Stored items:

+ + + +

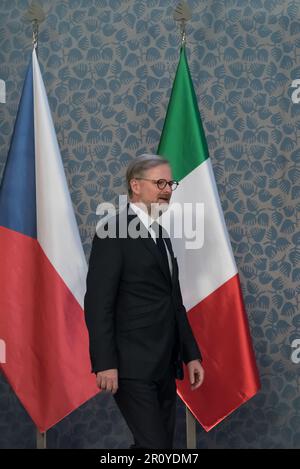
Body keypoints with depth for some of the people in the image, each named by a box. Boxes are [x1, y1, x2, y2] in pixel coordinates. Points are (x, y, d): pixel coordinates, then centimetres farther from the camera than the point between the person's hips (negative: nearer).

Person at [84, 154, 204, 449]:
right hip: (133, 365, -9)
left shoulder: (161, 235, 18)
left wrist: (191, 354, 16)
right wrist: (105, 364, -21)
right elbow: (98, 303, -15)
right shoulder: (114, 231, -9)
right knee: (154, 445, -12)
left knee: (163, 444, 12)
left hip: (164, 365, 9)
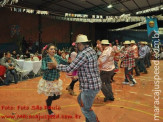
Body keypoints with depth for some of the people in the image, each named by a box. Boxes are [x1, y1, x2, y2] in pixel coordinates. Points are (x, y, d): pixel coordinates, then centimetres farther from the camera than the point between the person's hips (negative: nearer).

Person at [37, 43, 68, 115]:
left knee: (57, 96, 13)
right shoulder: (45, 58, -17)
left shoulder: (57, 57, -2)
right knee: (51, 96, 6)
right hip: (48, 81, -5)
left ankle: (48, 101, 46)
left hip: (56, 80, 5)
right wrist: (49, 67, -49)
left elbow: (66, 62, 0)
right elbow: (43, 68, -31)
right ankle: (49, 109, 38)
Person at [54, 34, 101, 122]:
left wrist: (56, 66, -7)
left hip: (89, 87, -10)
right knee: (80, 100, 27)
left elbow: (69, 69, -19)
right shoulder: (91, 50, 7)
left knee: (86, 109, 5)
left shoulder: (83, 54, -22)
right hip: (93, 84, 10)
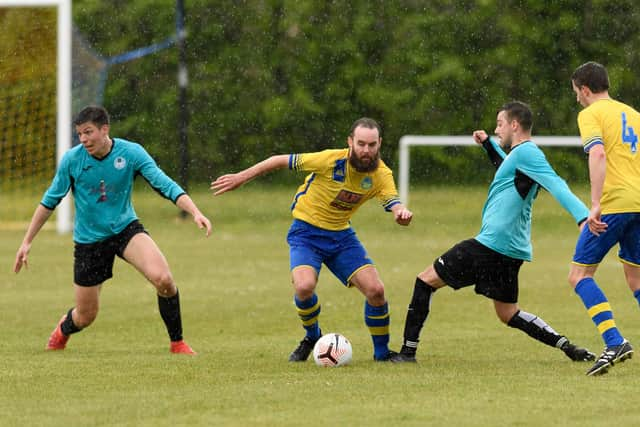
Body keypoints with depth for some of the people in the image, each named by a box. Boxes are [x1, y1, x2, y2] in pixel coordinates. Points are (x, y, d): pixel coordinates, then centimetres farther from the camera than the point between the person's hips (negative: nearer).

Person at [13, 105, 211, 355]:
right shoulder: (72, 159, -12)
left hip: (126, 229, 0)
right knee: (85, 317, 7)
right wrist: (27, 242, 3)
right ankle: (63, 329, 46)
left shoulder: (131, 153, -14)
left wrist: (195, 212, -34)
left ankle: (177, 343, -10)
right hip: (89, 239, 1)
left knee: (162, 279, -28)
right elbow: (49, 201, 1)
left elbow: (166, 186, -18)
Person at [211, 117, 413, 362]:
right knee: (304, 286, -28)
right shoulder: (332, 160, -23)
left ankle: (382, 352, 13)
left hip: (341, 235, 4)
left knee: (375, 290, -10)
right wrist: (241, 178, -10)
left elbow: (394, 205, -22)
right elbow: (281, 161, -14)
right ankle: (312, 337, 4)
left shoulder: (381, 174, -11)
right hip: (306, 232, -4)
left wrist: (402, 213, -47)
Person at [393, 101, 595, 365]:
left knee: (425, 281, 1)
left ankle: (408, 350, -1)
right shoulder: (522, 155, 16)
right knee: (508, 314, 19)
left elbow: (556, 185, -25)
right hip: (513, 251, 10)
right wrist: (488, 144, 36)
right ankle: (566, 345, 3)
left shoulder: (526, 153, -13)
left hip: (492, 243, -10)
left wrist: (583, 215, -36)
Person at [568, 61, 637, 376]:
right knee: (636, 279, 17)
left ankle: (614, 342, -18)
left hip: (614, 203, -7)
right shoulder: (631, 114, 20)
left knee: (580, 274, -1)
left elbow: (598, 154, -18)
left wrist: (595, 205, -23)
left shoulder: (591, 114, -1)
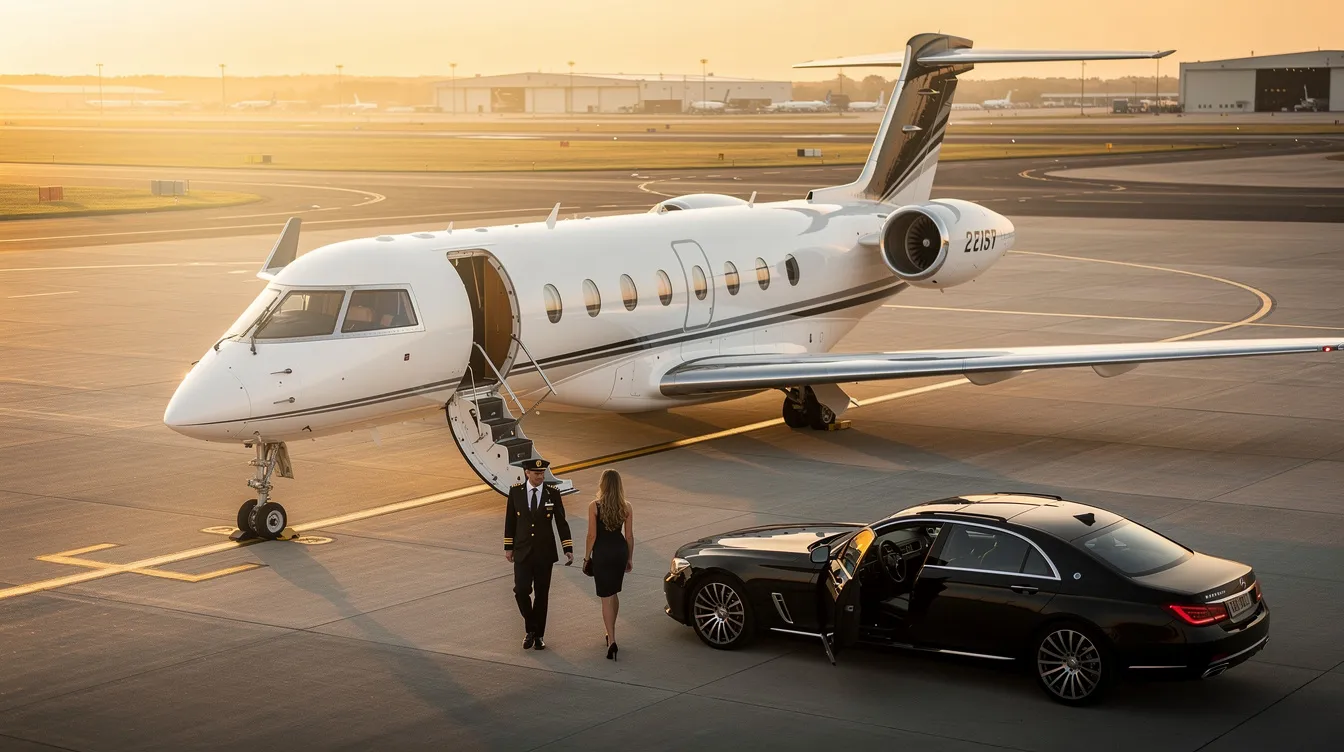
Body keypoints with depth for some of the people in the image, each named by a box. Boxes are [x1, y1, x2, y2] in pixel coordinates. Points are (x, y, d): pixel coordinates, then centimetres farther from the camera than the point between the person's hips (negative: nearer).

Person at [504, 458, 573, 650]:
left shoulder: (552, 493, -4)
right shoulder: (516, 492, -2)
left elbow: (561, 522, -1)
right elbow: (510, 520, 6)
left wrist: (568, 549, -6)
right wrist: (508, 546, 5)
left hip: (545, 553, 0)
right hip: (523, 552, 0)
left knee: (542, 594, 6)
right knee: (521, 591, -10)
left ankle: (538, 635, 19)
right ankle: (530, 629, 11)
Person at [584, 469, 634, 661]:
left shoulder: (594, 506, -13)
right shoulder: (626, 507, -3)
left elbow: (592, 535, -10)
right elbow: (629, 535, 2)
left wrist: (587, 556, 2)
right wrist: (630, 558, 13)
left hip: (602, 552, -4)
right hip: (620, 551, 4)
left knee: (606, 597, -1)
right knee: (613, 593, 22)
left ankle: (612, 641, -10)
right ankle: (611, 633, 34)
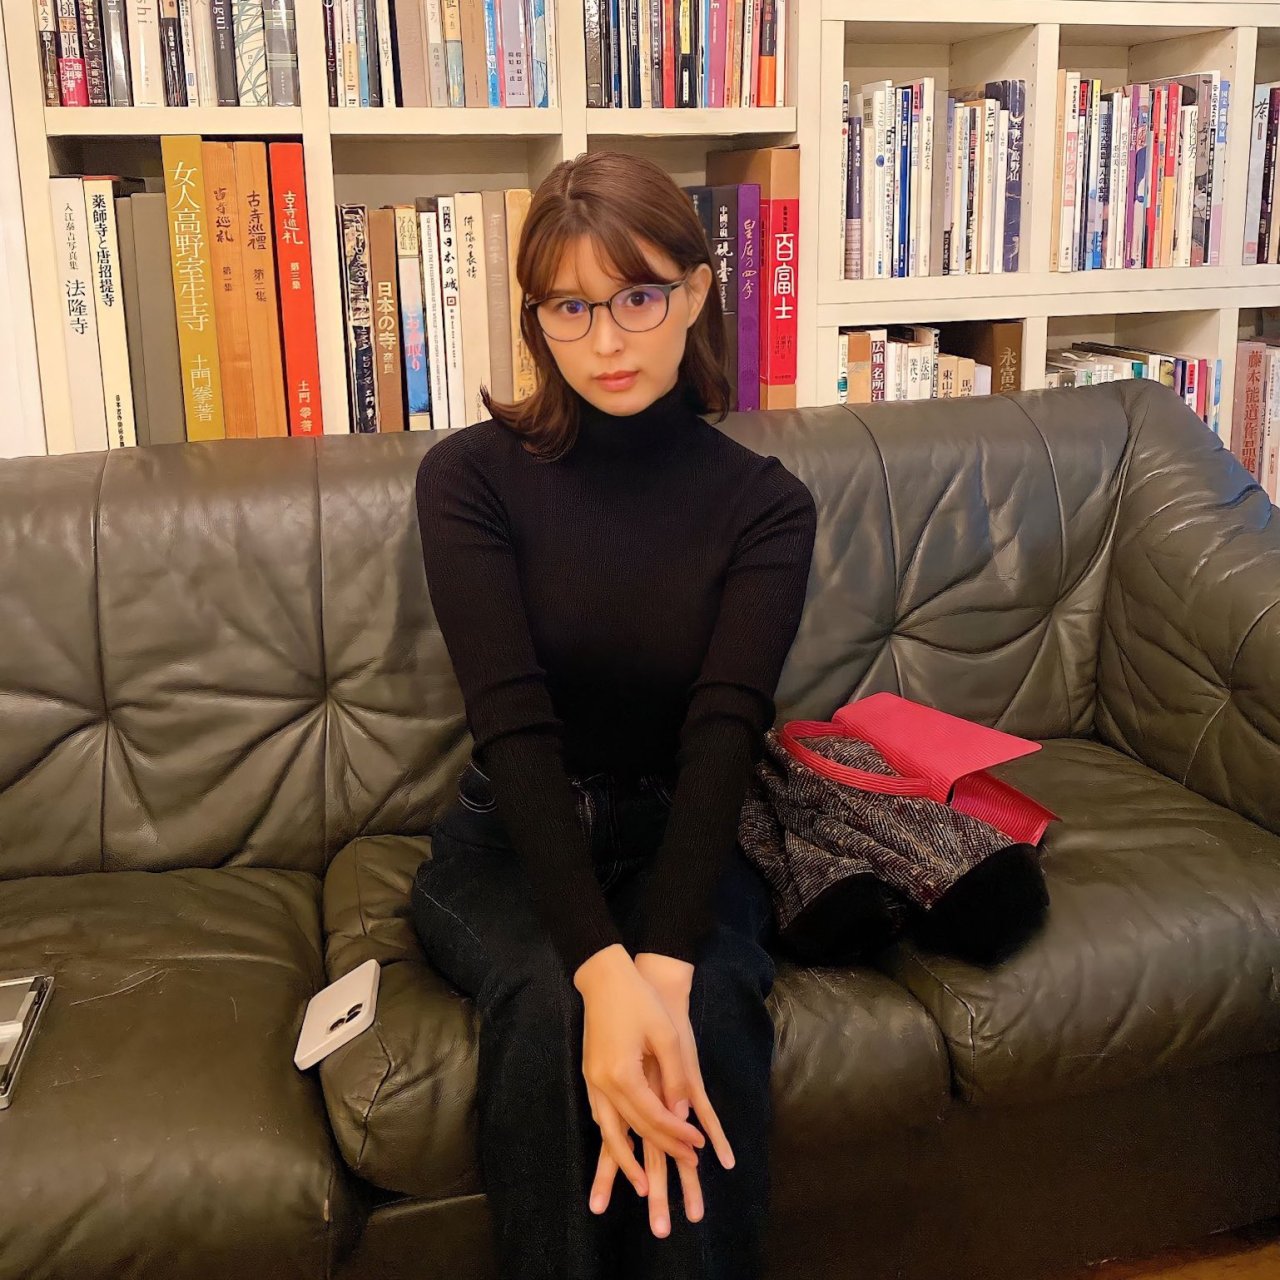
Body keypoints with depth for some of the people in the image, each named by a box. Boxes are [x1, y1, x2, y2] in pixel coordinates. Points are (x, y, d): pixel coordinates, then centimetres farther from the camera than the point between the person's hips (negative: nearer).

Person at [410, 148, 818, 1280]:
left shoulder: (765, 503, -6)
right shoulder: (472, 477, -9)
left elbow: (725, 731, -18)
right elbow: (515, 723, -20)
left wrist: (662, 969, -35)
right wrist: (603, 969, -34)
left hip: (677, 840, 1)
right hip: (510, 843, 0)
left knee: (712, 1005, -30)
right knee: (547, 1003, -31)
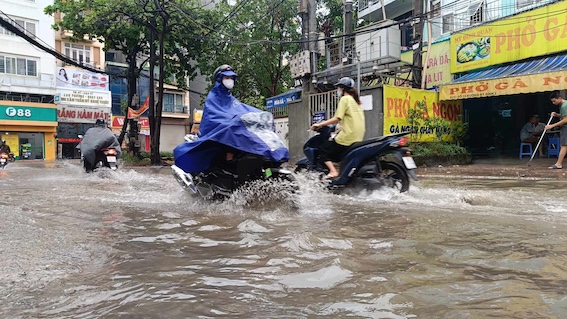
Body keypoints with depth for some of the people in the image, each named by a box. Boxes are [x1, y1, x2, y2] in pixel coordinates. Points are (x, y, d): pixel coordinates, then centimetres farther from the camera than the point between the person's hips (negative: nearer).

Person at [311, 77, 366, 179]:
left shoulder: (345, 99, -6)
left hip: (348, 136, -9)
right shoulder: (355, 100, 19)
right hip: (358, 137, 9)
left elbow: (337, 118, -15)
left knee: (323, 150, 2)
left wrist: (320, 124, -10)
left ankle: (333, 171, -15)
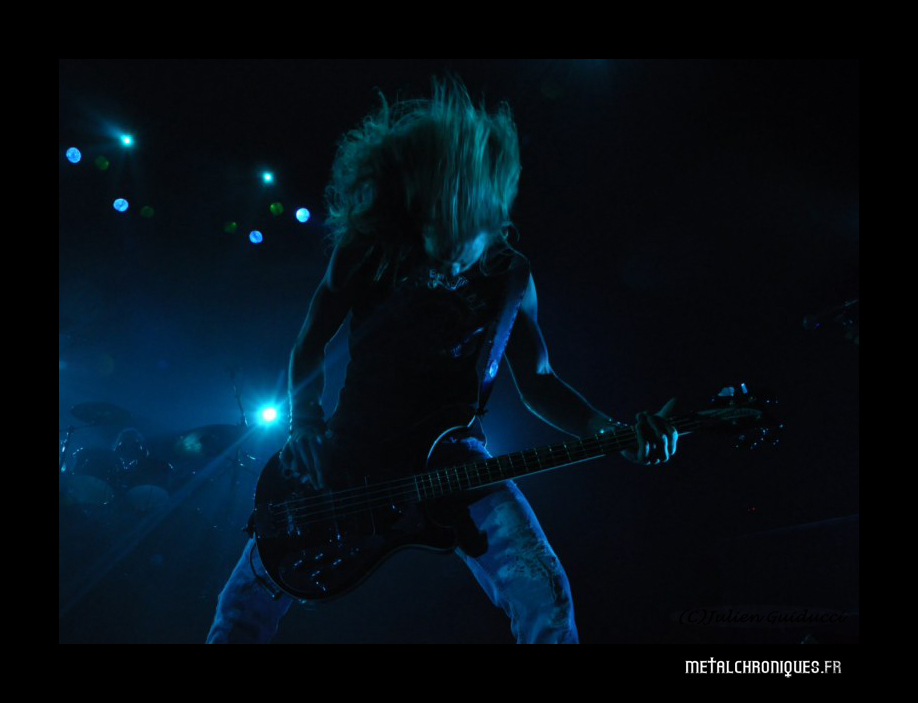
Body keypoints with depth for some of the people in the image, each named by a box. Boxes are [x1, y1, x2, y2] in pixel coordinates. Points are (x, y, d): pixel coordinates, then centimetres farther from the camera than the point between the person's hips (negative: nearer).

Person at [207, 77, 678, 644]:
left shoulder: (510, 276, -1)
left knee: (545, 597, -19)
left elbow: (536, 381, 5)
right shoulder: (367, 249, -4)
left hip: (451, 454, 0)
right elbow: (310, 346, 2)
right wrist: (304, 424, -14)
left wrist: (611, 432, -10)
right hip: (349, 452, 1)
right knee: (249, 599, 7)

+ + + +

* [Exercise instructions] Copy every line of the items above without changing anything, and leave the pictures out of your copy.

* [Output for this exercise]
Body keypoints with depth for some of the people in the image, each named by a box. Boxes are [x1, y1, x2, y2] in pixel coordinates. Points are (x, y, d): pixel coordinates, then centimetres farther from the camera than the point between the person's hips (negative: nearer).

Person at [84, 154, 204, 449]:
right hip: (133, 365, -9)
left shoulder: (161, 235, 18)
left wrist: (191, 354, 16)
right wrist: (105, 364, -21)
right elbow: (98, 303, -15)
right shoulder: (114, 231, -9)
right knee: (154, 445, -12)
left knee: (163, 444, 12)
left hip: (164, 365, 9)
Body keypoints with depth for some of the people in the image, each named by a box. Boxes are [x1, y1, x2, y2] in pixel coordinates. Points are (x, y, d): pixel coordinates, then centimetres farther from the camera than the point between the person's hips (negative: nearer).

Person at [37, 43, 68, 115]:
left knee: (57, 96, 13)
right shoulder: (45, 58, -17)
left shoulder: (57, 57, -2)
right knee: (51, 96, 6)
right hip: (48, 81, -5)
left ankle: (48, 101, 46)
left hip: (56, 80, 5)
right wrist: (49, 67, -49)
left elbow: (66, 62, 0)
right elbow: (43, 68, -31)
right ankle: (49, 109, 38)
Person at [54, 34, 101, 122]:
left wrist: (56, 66, -7)
left hip: (89, 87, -10)
right knee: (80, 100, 27)
left elbow: (69, 69, -19)
right shoulder: (91, 50, 7)
left knee: (86, 109, 5)
left shoulder: (83, 54, -22)
right hip: (93, 84, 10)
Body keypoints with depth for some of the people in the image, each named by a box. Boxes are [x1, y1, x2, y2] in pixel coordinates. Points are (x, y, d): pixel coordinates, then centimetres farther from the camera than the point between the person's hips (negative: nearer).

Person at [13, 105, 211, 355]:
right shoulder: (72, 159, -12)
left hip: (126, 229, 0)
right knee: (85, 317, 7)
right wrist: (27, 242, 3)
right ankle: (63, 329, 46)
left shoulder: (131, 153, -14)
left wrist: (195, 212, -34)
left ankle: (177, 343, -10)
right hip: (89, 239, 1)
left knee: (162, 279, -28)
right elbow: (49, 201, 1)
left elbow: (166, 186, -18)
Person at [211, 117, 413, 362]:
right knee: (304, 286, -28)
right shoulder: (332, 160, -23)
left ankle: (382, 352, 13)
left hip: (341, 235, 4)
left knee: (375, 290, -10)
right wrist: (241, 178, -10)
left elbow: (394, 205, -22)
right elbow: (281, 161, -14)
right ankle: (312, 337, 4)
left shoulder: (381, 174, -11)
right hip: (306, 232, -4)
left wrist: (402, 213, -47)
Person at [393, 101, 595, 365]:
left knee: (425, 281, 1)
left ankle: (408, 350, -1)
right shoulder: (522, 155, 16)
right knee: (508, 314, 19)
left elbow: (556, 185, -25)
right hip: (513, 251, 10)
right wrist: (488, 144, 36)
right ankle: (566, 345, 3)
left shoulder: (526, 153, -13)
left hip: (492, 243, -10)
left wrist: (583, 215, -36)
Person at [568, 61, 637, 376]:
right knee: (636, 279, 17)
left ankle: (614, 342, -18)
left hip: (614, 203, -7)
right shoulder: (631, 114, 20)
left knee: (580, 274, -1)
left elbow: (598, 154, -18)
left wrist: (595, 205, -23)
left shoulder: (591, 114, -1)
Body keypoints with depth for some of the people in the image, each named by a box. Boxes are [x1, y1, x2, y2] in pixel coordinates. Points are (x, y, d): pixel coordinates, then centimetres farther from the camera than the point between the person's hips (negative: nearer).

Person at [504, 458, 573, 650]:
left shoulder: (552, 493, -4)
right shoulder: (516, 492, -2)
left elbow: (561, 522, -1)
right elbow: (510, 520, 6)
left wrist: (568, 549, -6)
right wrist: (508, 546, 5)
left hip: (545, 553, 0)
right hip: (523, 552, 0)
left knee: (542, 594, 6)
right knee: (521, 591, -10)
left ankle: (538, 635, 19)
right ankle: (530, 629, 11)
Person at [584, 469, 634, 661]:
left shoulder: (594, 506, -13)
right shoulder: (626, 507, -3)
left elbow: (592, 535, -10)
right elbow: (629, 535, 2)
left wrist: (587, 556, 2)
right wrist: (630, 558, 13)
left hip: (602, 552, -4)
right hip: (620, 551, 4)
left knee: (606, 597, -1)
right knee: (613, 593, 22)
left ankle: (612, 641, -10)
right ankle: (611, 633, 34)
Body keypoints with depth for some of the people in the image, each named by a box. Boxes are [x1, y1, x2, y2] in pixel coordinates. Points are (x, y, d): pixel coordinates, then centimetres farther from the camera than the point between the person's hips (negative: nearer).

Person at [410, 148, 818, 1280]:
left shoulder: (765, 503, -6)
right shoulder: (472, 477, -9)
left elbow: (725, 731, -18)
right elbow: (515, 723, -20)
left wrist: (662, 969, -35)
right wrist: (603, 969, -34)
left hip: (677, 840, 1)
right hip: (510, 843, 0)
left knee: (712, 1005, -30)
right knee: (547, 1003, -31)
Body keypoints with depth for some of the people in the image, each named by a box. Boxes are [x1, y1, x2, y2] in pixel coordinates. Points are (x, y, d): pixel coordinates, then centimetres farther from the camera than the point between the person's hips (negative: nearer).

Person at [311, 77, 366, 179]:
left shoulder: (345, 99, -6)
left hip: (348, 136, -9)
right shoulder: (355, 100, 19)
right hip: (358, 137, 9)
left elbow: (337, 118, -15)
left knee: (323, 150, 2)
left wrist: (320, 124, -10)
left ankle: (333, 171, -15)
Body keypoints with depth for some of the people in the image, each named by a box. Boxes are [x1, y1, x2, y2] in pixel coordinates. Points are (x, y, d): pixel coordinates, then centimetres farther from the camera than the point between the person's hips (negative: nearer).

Person at [207, 77, 678, 644]:
left shoulder: (510, 276, -1)
left knee: (545, 597, -19)
left elbow: (536, 381, 5)
right shoulder: (367, 249, -4)
left hip: (451, 454, 0)
right elbow: (310, 346, 2)
right wrist: (304, 424, -14)
left wrist: (611, 432, -10)
right hip: (349, 452, 1)
right knee: (249, 599, 7)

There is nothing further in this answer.